- [КОРОТКАЯ ЗАДАЧА A] Выведите без изменений отрывок из текста о чеченском конфликте, начиная с «Затруднились ответить 20» и продолжая до «но скорее недальновидным.» включительно.
- [КОРОТКАЯ ЗАДАЧА B] Допишите текст о чеченском конфликте, продолжив его сразу после последнего приведенного предложения.

*** ИСХОДНЫЙ ТЕКСТ ***

Октябрь Декабрь Январь Апрель

Боевики будут разгромлены и вся Чечня будет возвращена в состав России 24 45 39 39

От Чечни будет отторгнута и возвращена в состав России ее часть севернее Терека 7 6 6 6

Конфликт приведет к огромным потерям и окончится так, как в 1 996 г. 19 13 15 17

Конфликт приобретет затяжной характер и распространится на другие регионы Северного Кавказа 30 22 24 36

Затруднились ответить 20 14 16 2

Вряд ли можно объяснить бурный всплеск таких настроений только страхом и жаждой отмщения в отношении чеченских мятежников. Чеченский узел сводит воедино сложный комплекс общественных переживаний, связанных с переоценкой роли "российского" центра в государственной федерации, накопившимся ресурсом напряженности и ксенофобии в межнациональных, а также и в межрегиональных отношениях, чувством унижения вследствие неудачи предыдущей военной кампании 19941996 гг. и пр. Причем "завязан" этот узел, прежде всего, не на Северном Кавказе, а в Москве и в России в целом, поскольку он затрагивает авторитет, престиж, карьеры институтов и деятелей государственного масштаба. Расчет на то, что решительные акции в отношении Чечни могут изменить расстановку сил в Москве, оказался верным, но скорее недальновидным.

*** ЗАПИСАННЫЕ ДАННЫЕ ***

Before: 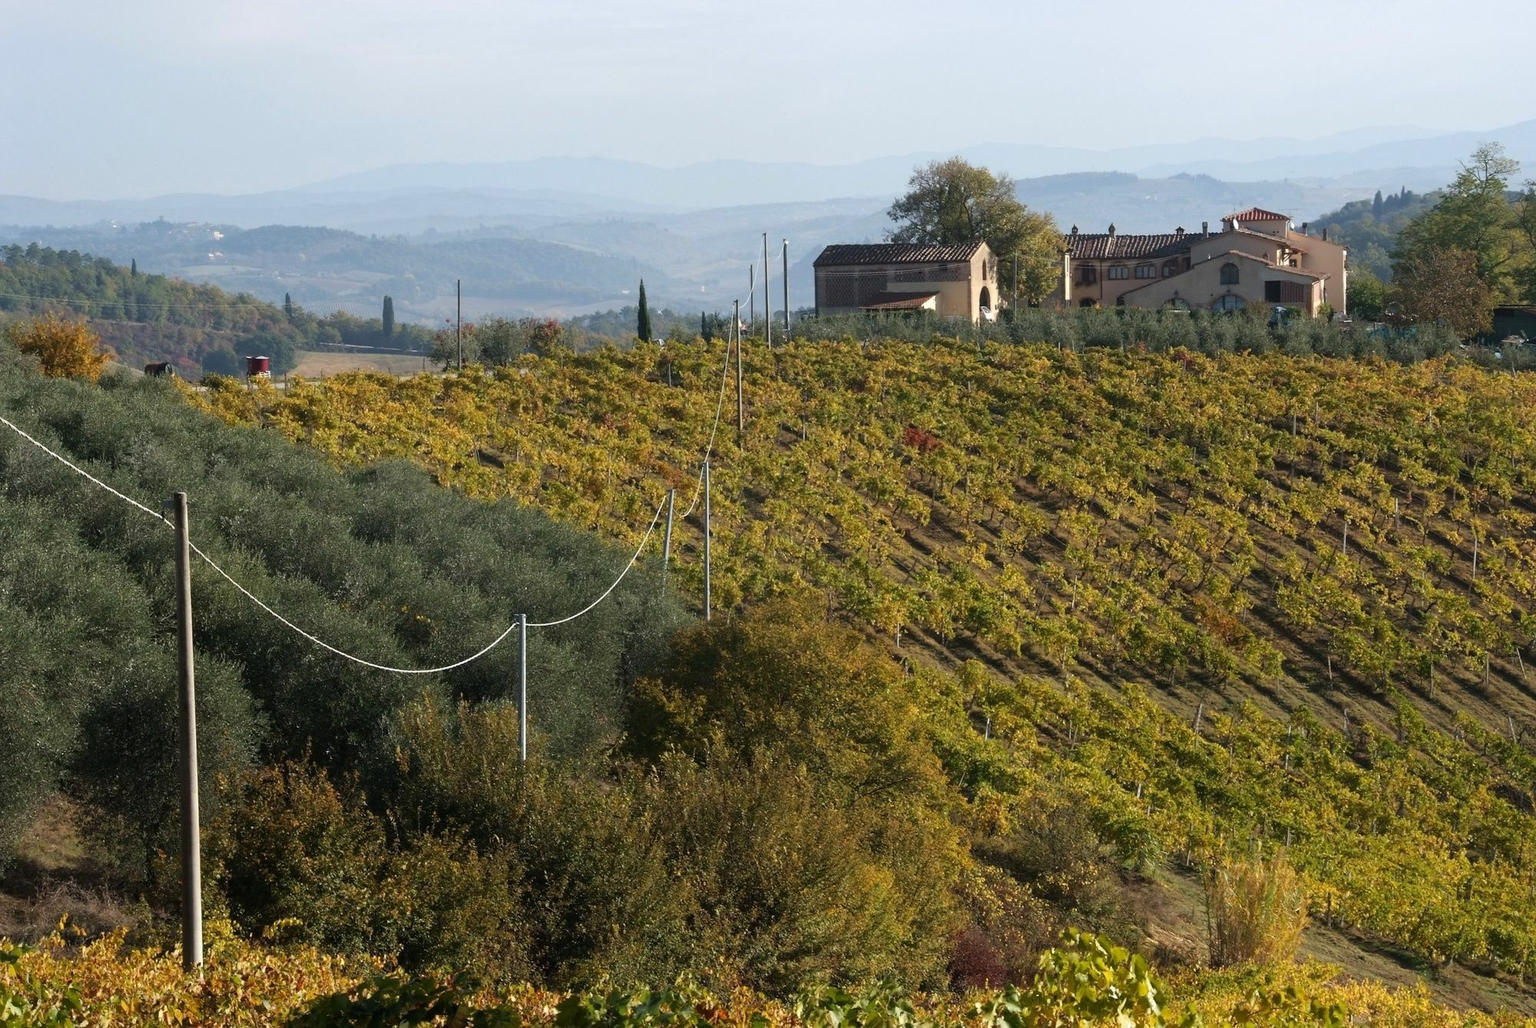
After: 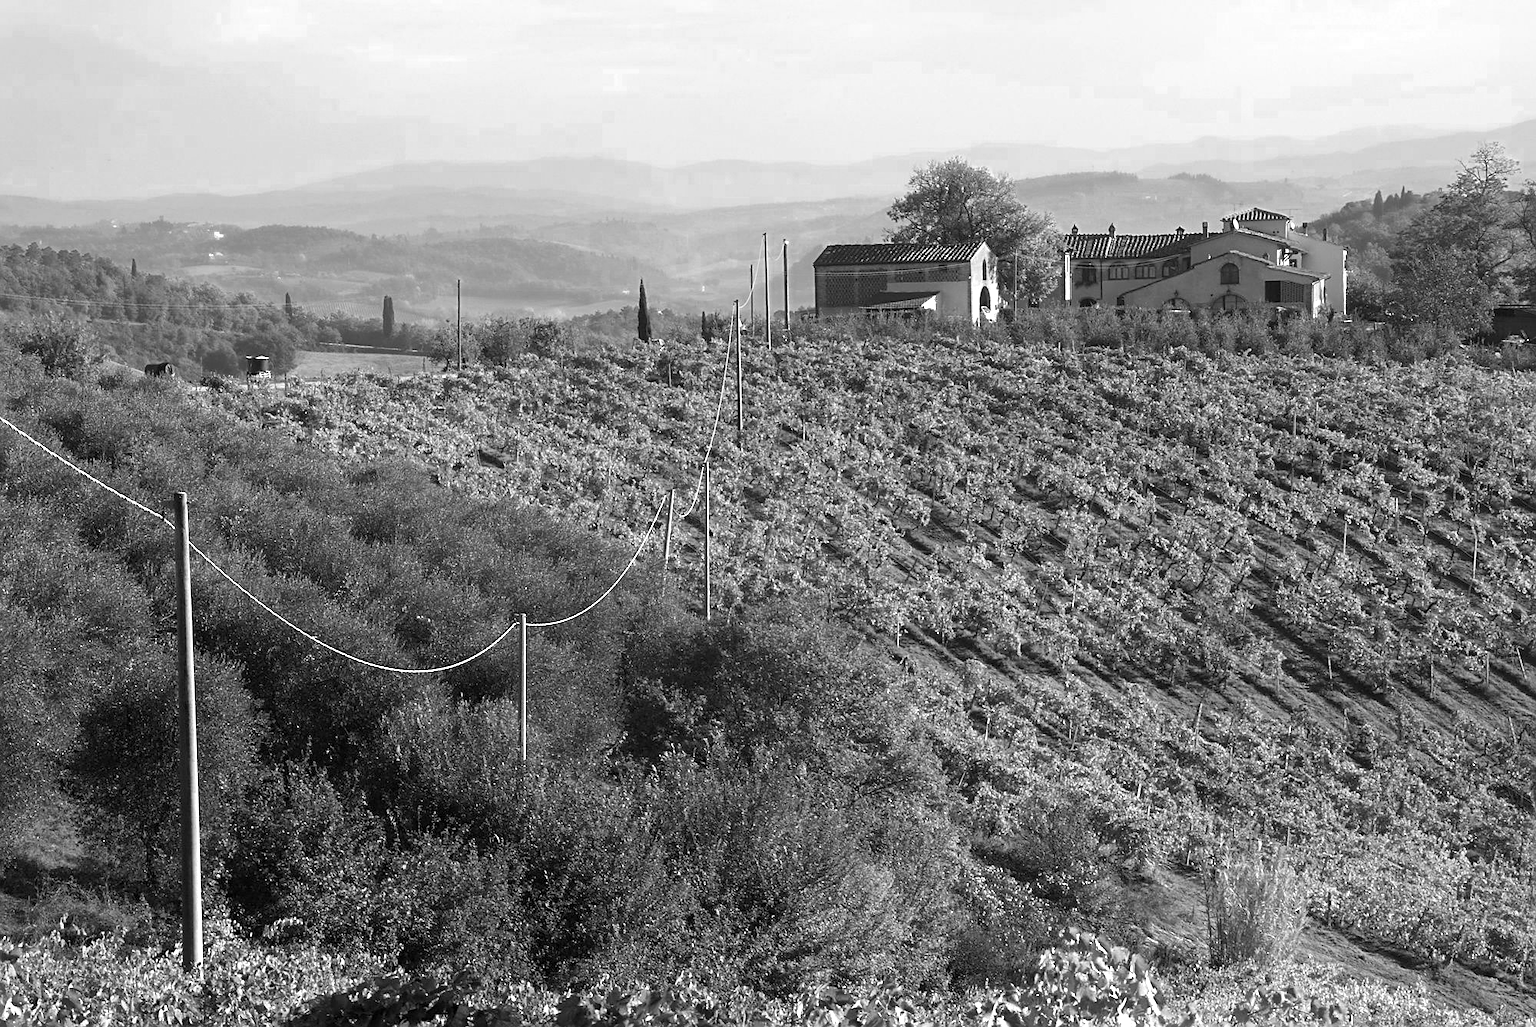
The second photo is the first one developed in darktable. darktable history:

***

- [ПИСЬМЕННЫЙ ОТВЕТ A]
Затруднились ответить 20 14 16 2

Вряд ли можно объяснить бурный всплеск таких настроений только страхом и жаждой отмщения в отношении чеченских мятежников. Чеченский узел сводит воедино сложный комплекс общественных переживаний, связанных с переоценкой роли "российского" центра в государственной федерации, накопившимся ресурсом напряженности и ксенофобии в межнациональных, а также и в межрегиональных отношениях, чувством унижения вследствие неудачи предыдущей военной кампании 19941996 гг. и пр. Причем "завязан" этот узел, прежде всего, не на Северном Кавказе, а в Москве и в России в целом, поскольку он затрагивает авторитет, престиж, карьеры институтов и деятелей государственного масштаба. Расчет на то, что решительные акции в отношении Чечни могут изменить расстановку сил в Москве, оказался верным, но скорее недальновидным.

- [ПИСЬМЕННЫЙ ОТВЕТ B]
Отметим две существенные особенности восприятия новой чеченской войны в общественном мнении.

Во-первых, отсутствие заметного влияния военных потерь на настроения общества. Как можно было понять, первоначально военным командованием предполагалось провести силовую операцию "малой кровью, могучим ударом", используя опыт "бесконтактных" действий ВВС НАТО в Югославии в апреле—мае 1999 г. Вместе с тем имелись предположения, что крупные потери с федеральной стороны вызовут рост антивоенных настроений в стране. Ни те, ни другие предположения не оправдались: потери растут, общая поддержка военных действий сохраняется. На протяжении всех военных месяцев продолжение российского наступления в глубь Чечни поддерживали 60-70%, переговоры с противной стороной — 15-25%. Упоминание о возможных потерях ("Если...") уменьшает поддержку наступления примерно на 10% и увеличивает поддержку переговоров примерно на 15%. Принципиальной расстановки мнений это не меняет. Общество устало от войны (в апреле 2000 г. с этим соглашались уже 89% опрошенных, не соглашались только 6%), но не настроено против нее.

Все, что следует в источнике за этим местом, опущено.